As a Christian I believe that the notion of Loving Memory is best animated through a sense of faith and hope.  This intermingling of faith, hope and love is captured beautifully in our readings and hymns. The twenty third psalm comes to its epic conclusion with the suggestion that God really does walk with us ‘all the days of our life’ and, that we truly shall ‘live in the house of the Lord forever,’  whilst the hymn that we are about to sing anticipates that God will ‘be there at our sleeping,’ gracing us with us ‘peace in our the end of the day.’

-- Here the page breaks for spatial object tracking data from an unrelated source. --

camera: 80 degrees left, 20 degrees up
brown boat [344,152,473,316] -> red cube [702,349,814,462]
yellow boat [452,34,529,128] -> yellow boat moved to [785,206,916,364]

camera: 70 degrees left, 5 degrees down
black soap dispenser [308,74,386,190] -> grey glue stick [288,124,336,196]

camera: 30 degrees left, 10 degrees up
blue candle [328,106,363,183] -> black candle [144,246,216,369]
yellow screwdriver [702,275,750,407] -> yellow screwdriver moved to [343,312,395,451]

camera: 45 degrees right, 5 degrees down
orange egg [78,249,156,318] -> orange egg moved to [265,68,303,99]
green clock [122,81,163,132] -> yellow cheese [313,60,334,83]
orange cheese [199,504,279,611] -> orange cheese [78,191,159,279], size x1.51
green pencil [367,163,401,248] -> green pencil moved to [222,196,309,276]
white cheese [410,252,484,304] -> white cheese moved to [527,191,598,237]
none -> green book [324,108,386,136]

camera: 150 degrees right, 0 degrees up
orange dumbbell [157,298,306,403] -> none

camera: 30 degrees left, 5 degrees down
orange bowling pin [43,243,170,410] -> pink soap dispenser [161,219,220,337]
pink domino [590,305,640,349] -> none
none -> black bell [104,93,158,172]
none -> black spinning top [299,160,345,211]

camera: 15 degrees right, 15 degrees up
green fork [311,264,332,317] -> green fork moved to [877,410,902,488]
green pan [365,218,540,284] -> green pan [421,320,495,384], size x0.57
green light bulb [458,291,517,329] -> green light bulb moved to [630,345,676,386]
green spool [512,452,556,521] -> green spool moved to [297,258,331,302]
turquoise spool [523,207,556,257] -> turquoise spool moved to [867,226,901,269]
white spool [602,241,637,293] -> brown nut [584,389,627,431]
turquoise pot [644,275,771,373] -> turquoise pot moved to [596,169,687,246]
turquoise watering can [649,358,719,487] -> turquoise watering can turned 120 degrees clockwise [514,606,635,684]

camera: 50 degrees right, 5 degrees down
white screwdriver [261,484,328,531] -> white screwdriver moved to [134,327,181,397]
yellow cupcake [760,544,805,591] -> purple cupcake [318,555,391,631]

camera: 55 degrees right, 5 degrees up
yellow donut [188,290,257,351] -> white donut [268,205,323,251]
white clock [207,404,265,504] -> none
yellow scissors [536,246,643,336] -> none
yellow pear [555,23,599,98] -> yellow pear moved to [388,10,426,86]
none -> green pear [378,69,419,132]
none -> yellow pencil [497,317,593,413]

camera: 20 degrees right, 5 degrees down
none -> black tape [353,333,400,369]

For me such sentiments are very real; they reside at the core of my faith. At the beginning of most funeral services that I take I read the words of St. Paul where he says that he is ‘convinced that neither death, nor life, nor angels, nor rulers, nor things present, nor things to come, nor powers, nor height, nor depth, nor anything else in all creation will be able to separate us from the love of God in Christ Jesus our Lord,’ (Romans 8, 38-39).

These verses get to the heart of things, they are a statement of faith, written in a spirit of hope, expressing an eternal truth: love can never be defeated, not even by death. Faith and hope, animated through love, are the virtues that have the capacity to transform our memories into eternal treasures.


So even as you continue to suffer the pain of loss and to bear its scars can I encourage you to keep remembering well, to remember in the spirit of faith, hope, and love, in the sure and certain knowledge that the transformative power of love, your love and God’s love, never comes to an end; it is an eternal treasure.